▶ **Kaynak Metin**:

+ + +

Yazar: Paula Gregorowicz
Stephen Covey devrim yaratan büyük kitabı “Etkili İnsanların 7 Alışkanlığı” ile
pazarı ele geçirmişken, Canadian Rockies bölgesine yaptığım seyahatten bu yana,
hayvanlar aleminin bize çok daha fazla bilgelik sunabileceğine inanıyorum. İnsanların
birbirine zıt başparmakları var diye bilgelik piramidinin tepesinde yer aldıklarını
söyleyen kuramı unutun. Kişinin, ne kadar akıllı ve yenilikçi olsak da bazen
bizi gerçekten başarıya ulaştırabilecek ve yaşamdan zevk almamızı sağlayabilecek
temel mantığı kaybettiğimizi anlamak için çok uzağa değil, vahşi yaşamın yönetim
şekline, çevresel konulara ve genel olarak yaşamın temposuna bakması yeterlidir.
Banff ve Jasper bölgelerinde çilek mevsimi olduğundan tam güç doğaya çıkan boz
ayılara kafayı takmadığım zamanlarda, tüm dikkatimi çevremizdeki vahşi yaşama
veriyordum. Bu büyülü yaratıklar, bize ne öğretebilirlerdi? İşte bulduklarım...
Doğanın Ritmini Takip Edin
Doğanın ritminde evrensel bir gel-git vardır. Sert kışlarda hareketlilik yavaşlar.

+ + +

▶ **Çalışma Malzemesi**:
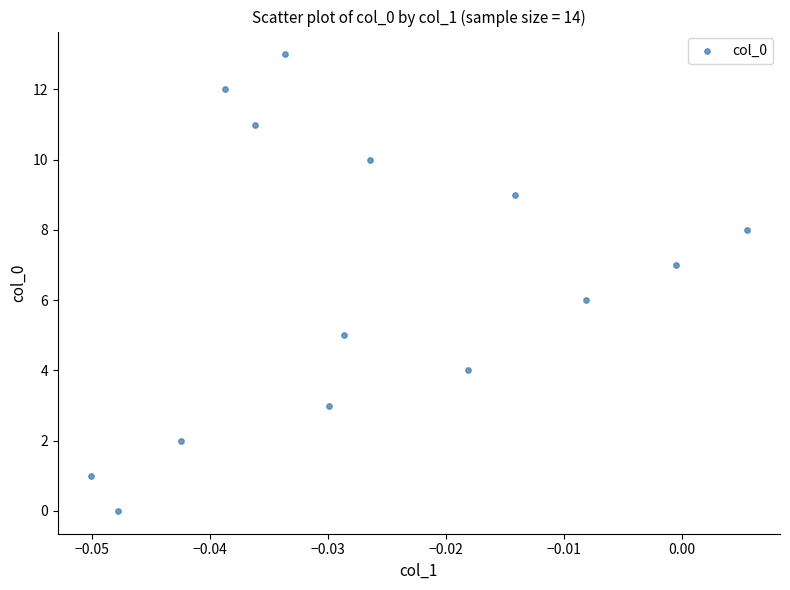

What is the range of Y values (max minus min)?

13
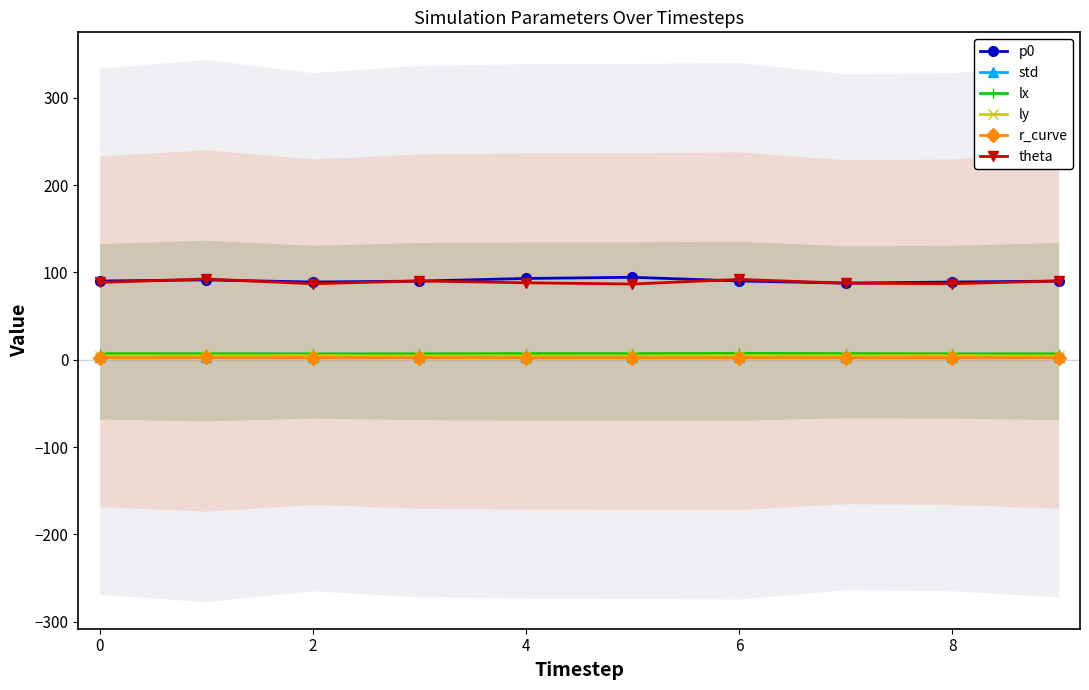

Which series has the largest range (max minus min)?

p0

+ + +

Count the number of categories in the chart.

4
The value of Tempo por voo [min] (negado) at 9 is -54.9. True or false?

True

+ + +

▶ **Etkinlik 1**:
Kaynak metne göre Banff ve Jasper bölgelerinde boz ayıların tam güç doğaya çıkmasının sebebini bir ila üç cümleyle açıklayın.
▶ **Etkinlik 2**:
Kaynak metinde "Yazar: Paula Gregorowicz" ifadesinden "temposuna bakması yeterlidir." ifadesine kadar olan bölümü hiçbir değişiklik yapmadan geri verin.

▶ **Yazılı Yanıt 1**:
Banff ve Jasper bölgelerinde çilek mevsimi olduğu için boz ayılar tam güç doğaya çıkmıştı.

▶ **Yazılı Yanıt 2**:
Yazar: Paula Gregorowicz
Stephen Covey devrim yaratan büyük kitabı “Etkili İnsanların 7 Alışkanlığı” ile
pazarı ele geçirmişken, Canadian Rockies bölgesine yaptığım seyahatten bu yana,
hayvanlar aleminin bize çok daha fazla bilgelik sunabileceğine inanıyorum. İnsanların
birbirine zıt başparmakları var diye bilgelik piramidinin tepesinde yer aldıklarını
söyleyen kuramı unutun. Kişinin, ne kadar akıllı ve yenilikçi olsak da bazen
bizi gerçekten başarıya ulaştırabilecek ve yaşamdan zevk almamızı sağlayabilecek
temel mantığı kaybettiğimizi anlamak için çok uzağa değil, vahşi yaşamın yönetim
şekline, çevresel konulara ve genel olarak yaşamın temposuna bakması yeterlidir.